ALICE O’TOOLE: So I guess I would say it – from my perspective, it’s been very interesting to see how much more accurate algorithms have gotten over the last number of years, to the point where I definitely – in the tests that we’ve done, there are a number of cases – if I could look at the two images and say, you know, I trust the machine over the human in that case if the quality of the image is excellent and the quality of the training data and so on. So they have gotten very good. That said, there’s still a lot of questions about how these machines operate and understanding, you know, none of them is perfect, so they still make mistakes. And understanding these mistakes are super important. I think we should also remember that humans make mistakes as well. And humans make mistakes of all different kinds. And you know, the best of face recognition accuracy would be to combine the good things that humans can do that machines don’t do well and vice versa. And so think of it more as a tool than as something – especially in law enforcement – than as something anybody wants operating alone, either the human or the machine. So…
PATRICK GROTHER: I would second that. Yeah, I would second that. The errors coming out of face recognition systems invariably end up in the lap of a human. And so the ability of humans to adjudicate pairs of images is an important topic and subject to some of the same kind of reporting of metrics that the automated algorithms are. So to – my takeaway point is that coverage or face recognition accuracy can be improved by talking about false positives and false negatives, about if one-to-one systems – one-to-many systems and to talk about sort of the domain of use. How are systems being used? Is it for access control? Is it for video surveillance? Is it for recording your immigration status when you get on a plane? Some specificity into the various different applications and how they’re used and the impact of errors is important.

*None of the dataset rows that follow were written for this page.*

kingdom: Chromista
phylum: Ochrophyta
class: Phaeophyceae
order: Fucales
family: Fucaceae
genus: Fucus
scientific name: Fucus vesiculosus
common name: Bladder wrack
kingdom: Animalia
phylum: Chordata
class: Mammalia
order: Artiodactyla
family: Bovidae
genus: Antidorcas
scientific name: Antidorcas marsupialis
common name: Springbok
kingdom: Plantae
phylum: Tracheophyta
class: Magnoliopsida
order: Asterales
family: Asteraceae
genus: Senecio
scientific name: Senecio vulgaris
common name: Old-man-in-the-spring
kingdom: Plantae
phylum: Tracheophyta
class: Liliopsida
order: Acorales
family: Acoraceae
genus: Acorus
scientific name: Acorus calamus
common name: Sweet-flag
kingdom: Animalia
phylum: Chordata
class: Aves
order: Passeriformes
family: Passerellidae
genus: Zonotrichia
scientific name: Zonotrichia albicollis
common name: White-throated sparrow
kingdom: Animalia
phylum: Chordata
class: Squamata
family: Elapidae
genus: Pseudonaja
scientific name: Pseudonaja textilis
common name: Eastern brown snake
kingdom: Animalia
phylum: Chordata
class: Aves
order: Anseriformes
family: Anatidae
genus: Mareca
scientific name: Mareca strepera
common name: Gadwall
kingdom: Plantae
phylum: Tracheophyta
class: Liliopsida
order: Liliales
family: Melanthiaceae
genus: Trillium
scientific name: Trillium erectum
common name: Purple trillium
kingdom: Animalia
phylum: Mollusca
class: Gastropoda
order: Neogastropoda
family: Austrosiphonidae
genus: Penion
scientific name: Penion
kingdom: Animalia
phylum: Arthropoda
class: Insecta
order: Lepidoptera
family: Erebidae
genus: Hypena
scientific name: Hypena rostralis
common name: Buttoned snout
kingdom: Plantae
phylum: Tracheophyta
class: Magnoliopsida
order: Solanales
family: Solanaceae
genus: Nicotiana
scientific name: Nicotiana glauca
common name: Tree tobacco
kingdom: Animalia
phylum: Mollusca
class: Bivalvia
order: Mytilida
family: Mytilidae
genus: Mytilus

RICK WEISS: Great take on the accuracy. Really, relevance of it has everything to do with how it’s being used. Nita, to wrap up.
NITA FARAHANY: So I mean, I think it’s a great point to build off of, which is – even assuming a world in which you have perfectly accurate technology – which we’re far from – it can, in certain settings, be perfectly wrong to use it. And it’s trying to figure out, what are the appropriate uses, and what do we as a society consider to be misuses of technology? So facial recognition technology, for many people, has raised significant concerns. For many of the average public, hearing that Clearview is scraping images that they have online and that they have used for very different purposes than the one that is now being applied to is really concerning. I hope that as you all write stories about this, that you help people both to understand the limitations of the technology as it exists today but also, in a world in which those limitations become fewer and fewer and the accuracy improves, that there will still be significant ethical, legal and social implications to this technology, which we need to evaluate to decide, what are the uses to which we as a society will be comfortable for it being applied?
RICK WEISS: Fantastic. I want to thank our three panelists today for wonderful presentations and answers to questions. I want to remind everyone – all the reporters before you log off – when you log off, you will get a prompt for a very short, 30-second, three-question survey. It’s so helpful to us to hear your quick responses to those three questions. I hope you’ll take a moment to do that for us and help us keep these briefings as beneficial and useful to you as possible. Please follow SciLine at @realsciline on Twitter and go to our website sciline.org and see what else we can do to help you in your jobs as reporters to put as much scientific evidence into your stories as possible. And with that, we’ll end this briefing. And thank you very much for attending.